-- Opening Marker --

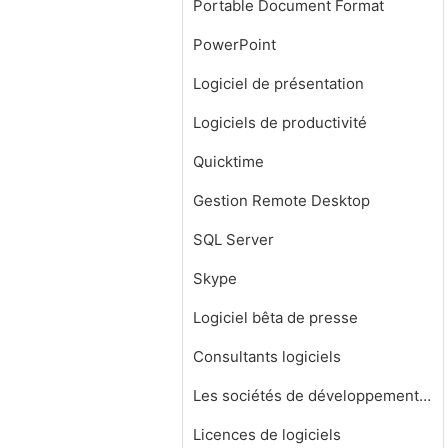
Portable Document Format
PowerPoint
Logiciel de présentation
Logiciels de productivité
Quicktime
Gestion Remote Desktop
SQL Server
Skype
Logiciel bêta de presse
Consultants logiciels
Les sociétés de développement de logiciels
Licences de logiciels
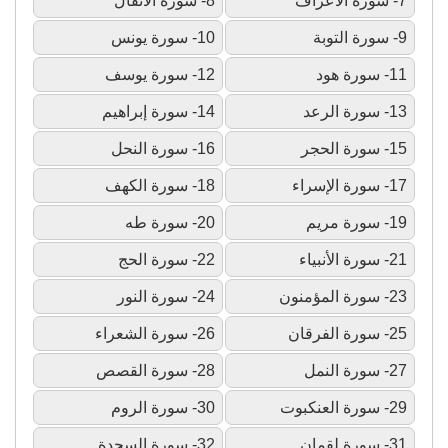
7- سورة الأعراف
8- سورة الأنفال
9- سورة التوبة
10- سورة يونس
11- سورة هود
12- سورة يوسف
13- سورة الرعد
14- سورة إبراهيم
15- سورة الحجر
16- سورة النحل
17- سورة الإسراء
18- سورة الكهف
19- سورة مريم
20- سورة طه
21- سورة الأنبياء
22- سورة الحج
23- سورة المؤمنون
24- سورة النور
25- سورة الفرقان
26- سورة الشعراء
27- سورة النمل
28- سورة القصص
29- سورة العنكبوت
30- سورة الروم
31- سورة لقمان
32- سورة السجدة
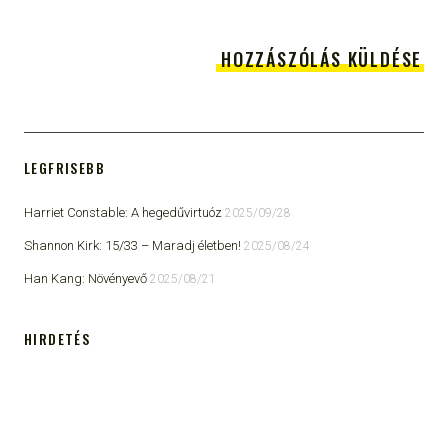
LEGFRISEBB
Harriet Constable: A hegedűvirtuóz
2025/09/28
Shannon Kirk: 15/33 ​– Maradj életben!
2025/08/24
Han Kang: Növényevő
2025/08/21
HIRDETÉS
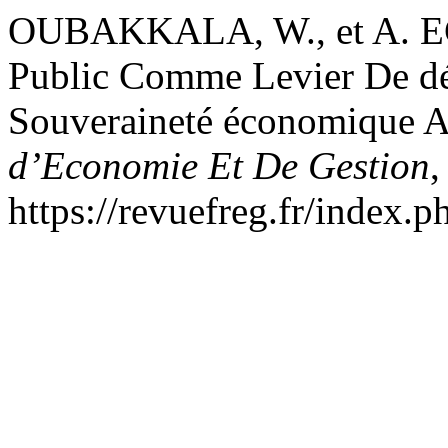
OUBAKKALA, W., et A. EC
Public Comme Levier De dé
Souveraineté économique 
d’Economie Et De Gestion
,
https://revuefreg.fr/index.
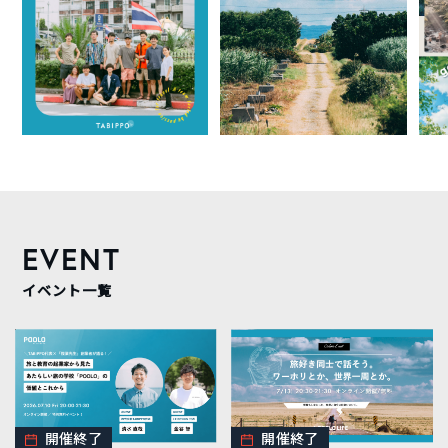
EVENT
イベント一覧
開催終了
開催終了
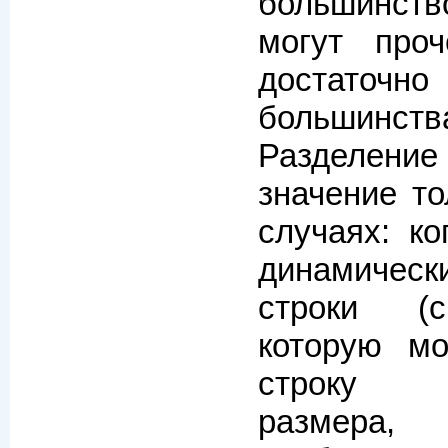
большинст
могут про
достаточ
большинст
Разделени
значение т
случаях: ко
динамиче
строки (с
которую м
строку ф
размера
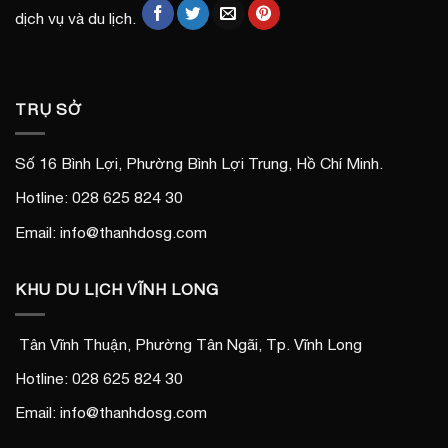
dịch vụ và du lịch.
TRỤ SỞ
Số 16 Bình Lợi, Phường Bình Lợi Trung, Hồ Chí Minh.
Hotline: 028 625 824 30
Email: info@thanhdosg.com
KHU DU LỊCH VĨNH LONG
Tân Vĩnh Thuận, Phường Tân Ngãi, Tp. Vĩnh Long
Hotline: 028 625 824 30
Email: info@thanhdosg.com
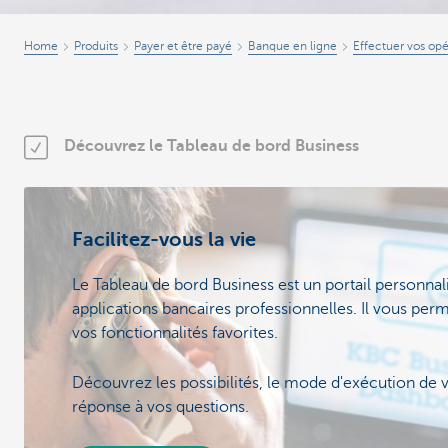
Home
Produits
Payer et être payé
Banque en ligne
Effectuer vos opé
Découvrez le Tableau de bord Business
Facilitez-vous la vie
Le Tableau de bord Business est un portail personnal
applications bancaires professionnelles. Il vous pe
vos fonctionnalités favorites.
Découvrez les possibilités, le mode d'exécution de v
réponse à vos questions.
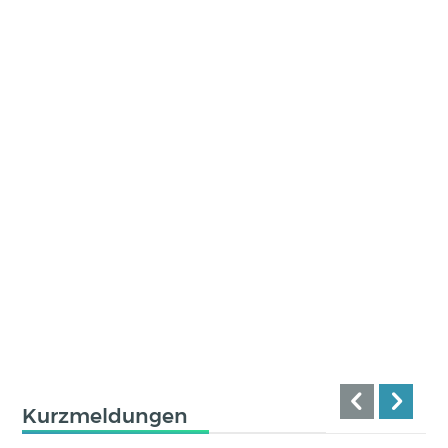
Kurzmeldungen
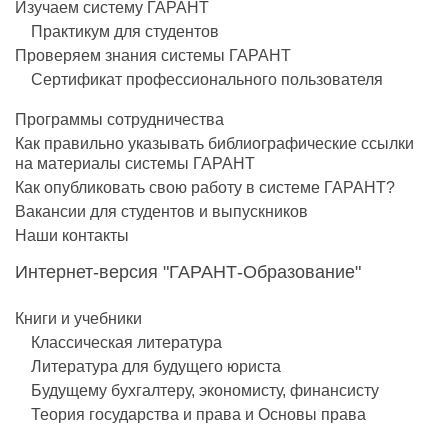
Изучаем систему ГАРАНТ
Практикум для студентов
Проверяем знания системы ГАРАНТ
Сертификат профессионального пользователя
Программы сотрудничества
Как правильно указывать библиографические ссылки
на материалы системы ГАРАНТ
Как опубликовать свою работу в системе ГАРАНТ?
Вакансии для студентов и выпускников
Наши контакты
Интернет-версия "ГАРАНТ-Образование"
Книги и учебники
Классическая литература
Литература для будущего юриста
Будущему бухгалтеру, экономисту, финансисту
Теория государства и права и Основы права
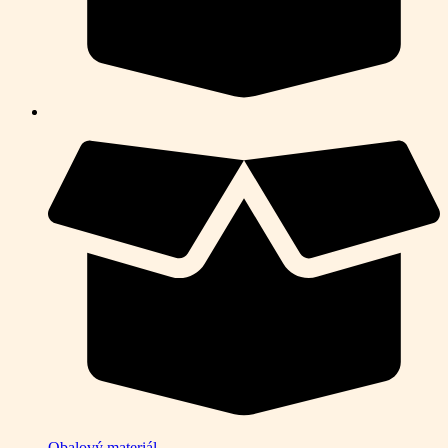
Obalový materiál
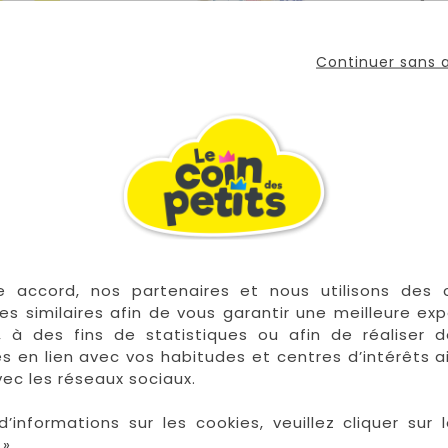
Continuer sans
rs douces et actuelles pour éveiller votre enfant à la mu
u et le banjo imprimé de jolies illustrations ! 3 cordes
 couleur fermée.
e accord, nos partenaires et nous utilisons des 
 les plus grandes marques de puériculture aux 
es similaires afin de vous garantir une meilleure ex
la Réunion !
, à des fins de statistiques ou afin de réaliser 
res en lien avec vos habitudes et centres d’intérêts a
La Réunion :
Achat 
ec les réseaux sociaux.
Saint Denis
Saint Paul
d’informations sur les cookies, veuillez cliquer sur l
Saint Pierre
».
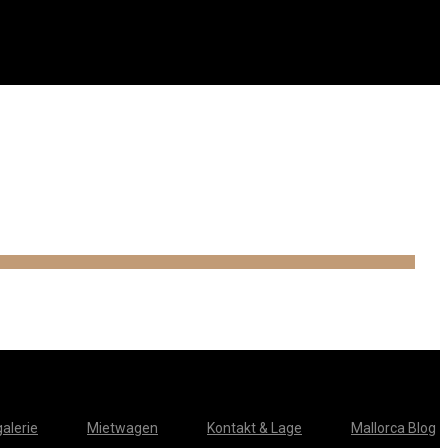
alerie
Mietwagen
Kontakt & Lage
Mallorca Blog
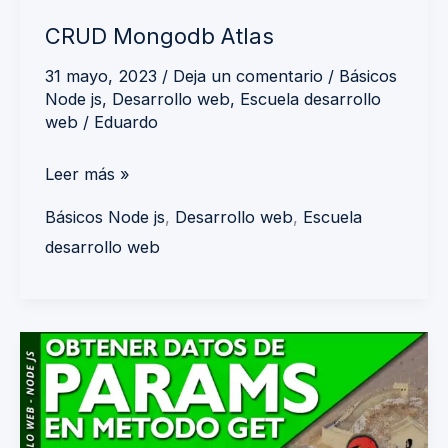
CRUD Mongodb Atlas
31 mayo, 2023
/
Deja un comentario
/
Básicos
Node js
,
Desarrollo web
,
Escuela desarrollo
web
/
Eduardo
Leer más »
Básicos Node js
,
Desarrollo web
,
Escuela
desarrollo web
Cómo
obtener
datos
de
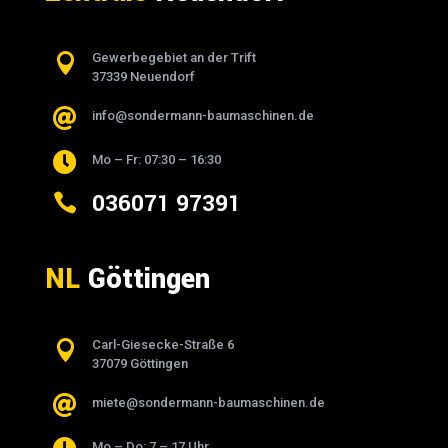

Gewerbegebiet an der Trift
37339 Neuendorf

info@sondermann-baumaschinen.de

Mo – Fr: 07:30 – 16:30
036071 97391

NL
Göttingen

Carl-Giesecke-Straße 6
37079 Göttingen

miete@sondermann-baumaschinen.de
Mo – Do: 7 – 17 Uhr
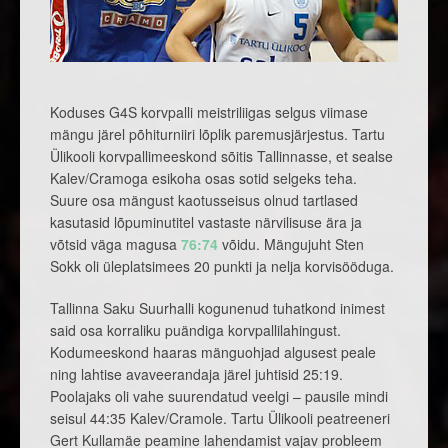
Koduses G4S korvpalli meistriliigas selgus viimase
mängu järel põhiturniiri lõplik paremusjärjestus. Tartu
Ülikooli korvpallimeeskond sõitis Tallinnasse, et sealse
Kalev/Cramoga esikoha osas sotid selgeks teha.
Suure osa mängust kaotusseisus olnud tartlased
kasutasid lõpuminutitel vastaste närvilisuse ära ja
võtsid väga magusa
76:74
võidu. Mängujuht Sten
Sokk oli üleplatsimees 20 punkti ja nelja korvisööduga.
Tallinna Saku Suurhalli kogunenud tuhatkond inimest
said osa korraliku puändiga korvpallilahingust.
Kodumeeskond haaras mänguohjad algusest peale
ning lahtise avaveerandaja järel juhtisid 25:19.
Poolajaks oli vahe suurendatud veelgi – pausile mindi
seisul 44:35 Kalev/Cramole. Tartu Ülikooli peatreeneri
Gert Kullamäe peamine lahendamist vajav probleem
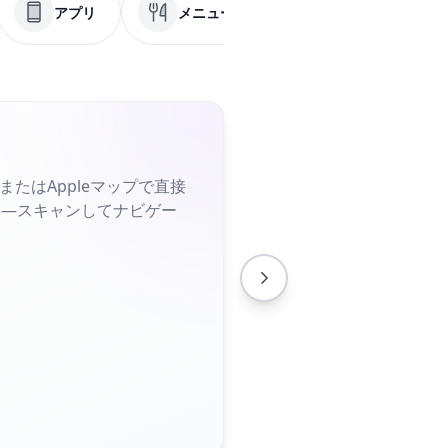
アプリ
メニュー
PDF
ソ
たはAppleマップで直接
要—スキャンしてナビゲー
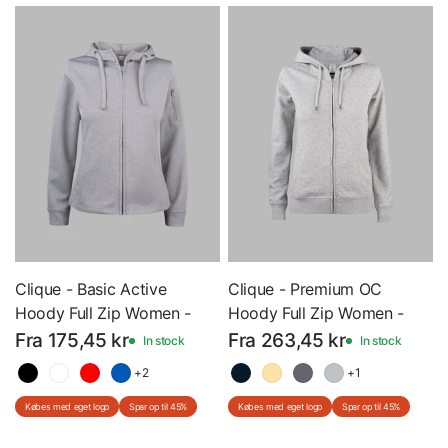
Clique - Basic Active
Clique - Premium OC
Hoody Full Zip Women -
Hoody Full Zip Women -
Dame - Hættetrøje med
Dame - Hættetrøje med
Fra 175,45 kr
Fra 263,45 kr
In stock
In stock
lynlås - 021015 - Med Eget
lynlås - 21005 - Med Eget
+2
+1
Logo
Logo
Købes med eget logo
Spar op til 45%
Købes med eget logo
Spar op til 45%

-- Closing Marker --

## What to do
Please format the text lines from the whole listing above as one numbered list, leaving out blank lines and the pictures.

## Exercise result
1. Portable Document Format
2. PowerPoint
3. Logiciel de présentation
4. Logiciels de productivité
5. Quicktime
6. Gestion Remote Desktop
7. SQL Server
8. Skype
9. Logiciel bêta de presse
10. Consultants logiciels
11. Les sociétés de développement de logiciels
12. Licences de logiciels
13. 7- سورة الأعراف
14. 8- سورة الأنفال
15. 9- سورة التوبة
16. 10- سورة يونس
17. 11- سورة هود
18. 12- سورة يوسف
19. 13- سورة الرعد
20. 14- سورة إبراهيم
21. 15- سورة الحجر
22. 16- سورة النحل
23. 17- سورة الإسراء
24. 18- سورة الكهف
25. 19- سورة مريم
26. 20- سورة طه
27. 21- سورة الأنبياء
28. 22- سورة الحج
29. 23- سورة المؤمنون
30. 24- سورة النور
31. 25- سورة الفرقان
32. 26- سورة الشعراء
33. 27- سورة النمل
34. 28- سورة القصص
35. 29- سورة العنكبوت
36. 30- سورة الروم
37. 31- سورة لقمان
38. 32- سورة السجدة
39. LEGFRISEBB
40. Harriet Constable: A hegedűvirtuóz
41. 2025/09/28
42. Shannon Kirk: 15/33 ​– Maradj életben!
43. 2025/08/24
44. Han Kang: Növényevő
45. 2025/08/21
46. HIRDETÉS
47. OUBAKKALA, W., et A. EC
48. Public Comme Levier De dé
49. Souveraineté économique 
50. d’Economie Et De Gestion
51. ,
52. https://revuefreg.fr/index.
53. EVENT
54. イベント一覧
55. 開催終了
56. 開催終了
57. большинст
58. могут про
59. достаточ
60. большинст
61. Разделени
62. значение т
63. случаях: ко
64. динамиче
65. строки (с
66. которую м
67. строку ф
68. размера
69. dịch vụ và du lịch.
70. TRỤ SỞ
71. Số 16 Bình Lợi, Phường Bình Lợi Trung, Hồ Chí Minh.
72. Hotline: 028 625 824 30
73. Email: info@thanhdosg.com
74. KHU DU LỊCH VĨNH LONG
75. Tân Vĩnh Thuận, Phường Tân Ngãi, Tp. Vĩnh Long
76. Hotline: 028 625 824 30
77. Email: info@thanhdosg.com
78. Home
79. Produits
80. Payer et être payé
81. Banque en ligne
82. Effectuer vos opé
83. Découvrez le Tableau de bord Business
84. Facilitez-vous la vie
85. Le Tableau de bord Business est un portail personnal
86. applications bancaires professionnelles. Il vous pe
87. vos fonctionnalités favorites.
88. Découvrez les possibilités, le mode d'exécution de v
89. réponse à vos questions.
90. Kurzmeldungen
91. Изучаем систему ГАРАНТ
92. Практикум для студентов
93. Проверяем знания системы ГАРАНТ
94. Сертификат профессионального пользователя
95. Программы сотрудничества
96. Как правильно указывать библиографические ссылки
97. на материалы системы ГАРАНТ
98. Как опубликовать свою работу в системе ГАРАНТ?
99. Вакансии для студентов и выпускников
100. Наши контакты
101. Интернет-версия "ГАРАНТ-Образование"
102. Книги и учебники
103. Классическая литература
104. Литература для будущего юриста
105. Будущему бухгалтеру, экономисту, финансисту
106. Теория государства и права и Основы права
107. Obalový materiál
108. Continuer sans
109. rs douces et actuelles pour éveiller votre enfant à la mu
110. u et le banjo imprimé de jolies illustrations ! 3 cordes
111.  couleur fermée.
112. e accord, nos partenaires et nous utilisons des 
113.  les plus grandes marques de puériculture aux 
114. es similaires afin de vous garantir une meilleure ex
115. la Réunion !
116. , à des fins de statistiques ou afin de réaliser 
117. res en lien avec vos habitudes et centres d’intérêts a
118. La Réunion :
119. Achat 
120. ec les réseaux sociaux.
121. Saint Denis
122. Saint Paul
123. d’informations sur les cookies, veuillez cliquer sur l
124. Saint Pierre
125. ».
126. alerie
127. Mietwagen
128. Kontakt & Lage
129. Mallorca Blog
130. CRUD Mongodb Atlas
131. 31 mayo, 2023
132. /
133. Deja un comentario
134. /
135. Básicos
136. Node js
137. ,
138. Desarrollo web
139. ,
140. Escuela desarrollo
141. web
142. /
143. Eduardo
144. Leer más »
145. Básicos Node js
146. ,
147. Desarrollo web
148. ,
149. Escuela
150. desarrollo web
151. Cómo
152. obtener
153. datos
154. de
155. 
156. Gewerbegebiet an der Trift
157. 37339 Neuendorf
158. 
159. info@sondermann-baumaschinen.de
160. 
161. Mo – Fr: 07:30 – 16:30
162. 036071 97391
163. 
164. NL
165. Göttingen
166. 
167. Carl-Giesecke-Straße 6
168. 37079 Göttingen
169. 
170. miete@sondermann-baumaschinen.de
171. Mo – Do: 7 – 17 Uhr
172. Koduses G4S korvpalli meistriliigas selgus viimase
173. mängu järel põhiturniiri lõplik paremusjärjestus. Tartu
174. Ülikooli korvpallimeeskond sõitis Tallinnasse, et sealse
175. Kalev/Cramoga esikoha osas sotid selgeks teha.
176. Suure osa mängust kaotusseisus olnud tartlased
177. kasutasid lõpuminutitel vastaste närvilisuse ära ja
178. võtsid väga magusa
179. 76:74
180. võidu. Mängujuht Sten
181. Sokk oli üleplatsimees 20 punkti ja nelja korvisööduga.
182. Tallinna Saku Suurhalli kogunenud tuhatkond inimest
183. said osa korraliku puändiga korvpallilahingust.
184. Kodumeeskond haaras mänguohjad algusest peale
185. ning lahtise avaveerandaja järel juhtisid 25:19.
186. Poolajaks oli vahe suurendatud veelgi – pausile mindi
187. seisul 44:35 Kalev/Cramole. Tartu Ülikooli peatreeneri
188. Gert Kullamäe peamine lahendamist vajav probleem
189. アプリ
190. メニュー
191. PDF
192. ソ
193. たはAppleマップで直接
194. 要—スキャンしてナビゲー
195. Clique - Basic Active
196. Clique - Premium OC
197. Hoody Full Zip Women -
198. Hoody Full Zip Women -
199. Dame - Hættetrøje med
200. Dame - Hættetrøje med
201. Fra 175,45 kr
202. Fra 263,45 kr
203. In stock
204. In stock
205. lynlås - 021015 - Med Eget
206. lynlås - 21005 - Med Eget
207. +2
208. +1
209. Logo
210. Logo
211. Købes med eget logo
212. Spar op til 45%
213. Købes med eget logo
214. Spar op til 45%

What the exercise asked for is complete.